___ BRANO DI TESTO ___

Cinquecento anni fa nasceva santa Teresa d’Avila, l’umanissima "dottora" della Chiesa «gradita a tutti»
Sorelle carmelitane scalze di Bologna
Ecco chi era
quella donna ricca di umanità che ha vissuto in un mondo in fiamme. Ha lottato
e lo ha cambiato
Articolo tratto dal numero di Tempi in
edicola (vai alla pagina degli abbonamenti)
Nel secolo XVI
la Chiesa in Europa era in doloroso travaglio a causa della Riforma luterana.
Ma il Signore che guida e custodisce il suo gregge suscitò santi, maestri e
dottori affinché il suo cammino fosse illuminato dalla verità. Fra i grandi di
quel secolo si distingue una donna: Teresa di Gesù, una monaca, nella quale Dio
riversò con larghezza il Suo amore; una donna ricercatrice appassionata della
Verità di Dio e della verità della creatura umana che si incontrano solo nella
Misericordia che Teresa vorrà “cantare in eterno”.
Il mondo in
cui nasce Teresa è un mondo in cambiamento: mentre la Chiesa si divide in
differenti confessioni, si aprono nuovi orizzonti per l’esplorazione e
l’evangelizzazione. La Spagna si avvia verso l’unificazione politica e territoriale
di tutta la penisola iberica ed estende i suoi domini ben oltre i propri
confini territoriali. Il 28 marzo 1515, nasce ad Avila, nel cuore della
Castiglia, Teresa Sánchez de Cepeda y Ahumada, in una famiglia benestante e
numerosa. I suoi fratelli saranno tra le schiere di coloro che attraversano
l’Atlantico in cerca di fortuna, spinti da ideali di gloria e di ricchezza… con
qualche venatura di fede.
Quarantasette
anni più tardi, raccontando la sua vita a uno dei suoi direttori spirituali,
Teresa dirà di essere stata molto amata in famiglia, così come nell’educandato
e più tardi nel monastero: «Perché Dio mi aveva dato la grazia di riuscire
sempre gradita, dovunque mi trovassi, e così ero molto amata» (Vita 2,8). Il 2
novembre 1536 Teresa lascia la casa paterna per entrare nel monastero
dell’Incarnazione della sua città natale: un monastero fondato nello stesso
anno della sua nascita, innestato sull’antico ceppo dell’Ordine Carmelitano che
contava già più di trecento anni di vita. «Quando uscii dalla casa di mio padre
provai tanto dolore che non credo di sentirlo maggiore in punto di morte…».
Ma dirà anche
che da quando ricevette l’abito fu «così felice di aver abbracciato la vita
monastica che tale gioia non mi è venuta mai meno fino ad oggi». (Vita, 4,2).

___ ELENCO DEI RECORD ___

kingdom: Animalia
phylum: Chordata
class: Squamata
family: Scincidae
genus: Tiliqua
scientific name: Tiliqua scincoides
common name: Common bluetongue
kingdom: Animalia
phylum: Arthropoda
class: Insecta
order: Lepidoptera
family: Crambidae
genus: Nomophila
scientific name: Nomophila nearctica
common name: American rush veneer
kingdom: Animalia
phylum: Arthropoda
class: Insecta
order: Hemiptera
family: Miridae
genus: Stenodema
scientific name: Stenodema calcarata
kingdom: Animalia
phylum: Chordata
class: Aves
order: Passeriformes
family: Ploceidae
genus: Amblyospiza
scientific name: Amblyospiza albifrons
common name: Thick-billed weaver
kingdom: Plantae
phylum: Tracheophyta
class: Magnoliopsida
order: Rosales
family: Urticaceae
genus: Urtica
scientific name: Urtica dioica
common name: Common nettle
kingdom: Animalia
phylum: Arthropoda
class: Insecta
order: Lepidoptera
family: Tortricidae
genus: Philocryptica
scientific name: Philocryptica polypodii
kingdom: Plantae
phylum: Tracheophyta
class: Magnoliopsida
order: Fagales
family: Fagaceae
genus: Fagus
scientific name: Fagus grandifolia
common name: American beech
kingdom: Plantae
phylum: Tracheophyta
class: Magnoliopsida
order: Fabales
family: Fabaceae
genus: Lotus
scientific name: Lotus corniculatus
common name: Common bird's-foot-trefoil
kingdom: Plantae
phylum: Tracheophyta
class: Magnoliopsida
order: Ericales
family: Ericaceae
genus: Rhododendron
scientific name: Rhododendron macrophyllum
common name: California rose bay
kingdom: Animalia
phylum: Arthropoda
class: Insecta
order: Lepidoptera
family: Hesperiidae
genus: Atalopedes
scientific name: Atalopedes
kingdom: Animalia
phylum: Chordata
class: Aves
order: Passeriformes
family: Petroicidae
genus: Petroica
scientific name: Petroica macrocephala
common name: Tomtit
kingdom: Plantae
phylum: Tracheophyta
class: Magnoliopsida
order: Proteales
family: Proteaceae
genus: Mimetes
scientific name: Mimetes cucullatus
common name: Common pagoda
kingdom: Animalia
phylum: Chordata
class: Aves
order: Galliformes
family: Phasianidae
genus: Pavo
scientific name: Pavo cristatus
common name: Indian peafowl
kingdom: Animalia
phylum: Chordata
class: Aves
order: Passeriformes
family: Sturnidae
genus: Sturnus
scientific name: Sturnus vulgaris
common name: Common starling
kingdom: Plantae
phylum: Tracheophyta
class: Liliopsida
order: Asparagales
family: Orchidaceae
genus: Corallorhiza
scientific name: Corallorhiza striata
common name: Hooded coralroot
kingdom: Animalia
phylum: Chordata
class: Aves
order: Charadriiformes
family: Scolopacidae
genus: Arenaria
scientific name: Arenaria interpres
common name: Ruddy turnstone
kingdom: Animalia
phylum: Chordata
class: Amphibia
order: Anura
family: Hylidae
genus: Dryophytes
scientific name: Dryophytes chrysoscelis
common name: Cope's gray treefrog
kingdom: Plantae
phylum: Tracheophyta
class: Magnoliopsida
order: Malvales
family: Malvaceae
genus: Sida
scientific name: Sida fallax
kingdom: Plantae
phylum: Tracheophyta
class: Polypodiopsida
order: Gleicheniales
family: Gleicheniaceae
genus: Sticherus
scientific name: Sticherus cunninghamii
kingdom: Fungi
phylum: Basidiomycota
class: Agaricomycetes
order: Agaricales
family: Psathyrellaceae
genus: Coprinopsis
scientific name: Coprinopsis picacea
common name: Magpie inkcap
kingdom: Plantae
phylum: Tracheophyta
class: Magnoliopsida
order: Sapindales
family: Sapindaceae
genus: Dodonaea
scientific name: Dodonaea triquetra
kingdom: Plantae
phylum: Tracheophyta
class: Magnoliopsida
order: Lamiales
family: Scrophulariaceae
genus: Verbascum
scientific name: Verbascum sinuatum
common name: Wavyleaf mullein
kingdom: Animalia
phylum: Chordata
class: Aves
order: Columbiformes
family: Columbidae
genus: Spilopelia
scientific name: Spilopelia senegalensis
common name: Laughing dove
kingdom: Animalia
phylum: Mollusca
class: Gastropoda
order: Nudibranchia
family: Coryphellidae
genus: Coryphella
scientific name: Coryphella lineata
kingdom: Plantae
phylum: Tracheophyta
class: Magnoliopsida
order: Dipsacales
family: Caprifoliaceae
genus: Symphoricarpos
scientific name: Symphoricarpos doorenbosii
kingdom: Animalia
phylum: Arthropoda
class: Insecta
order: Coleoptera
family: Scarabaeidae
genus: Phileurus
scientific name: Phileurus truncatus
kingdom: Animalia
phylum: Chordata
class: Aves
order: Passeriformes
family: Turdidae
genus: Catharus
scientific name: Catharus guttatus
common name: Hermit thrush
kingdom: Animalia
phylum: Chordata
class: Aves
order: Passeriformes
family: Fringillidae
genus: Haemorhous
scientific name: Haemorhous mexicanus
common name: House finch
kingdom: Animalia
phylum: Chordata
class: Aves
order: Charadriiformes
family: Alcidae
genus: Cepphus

___

**IL TUO OBIETTIVO**
Estrai dal brano su santa Teresa d'Avila, copiandola parola per parola, la parte che va da "Cinquecento anni fa" a "pagina degli abbonamenti)".

**RISULTATO ATTESO**
Cinquecento anni fa nasceva santa Teresa d’Avila, l’umanissima "dottora" della Chiesa «gradita a tutti»
Sorelle carmelitane scalze di Bologna
Ecco chi era
quella donna ricca di umanità che ha vissuto in un mondo in fiamme. Ha lottato
e lo ha cambiato
Articolo tratto dal numero di Tempi in
edicola (vai alla pagina degli abbonamenti)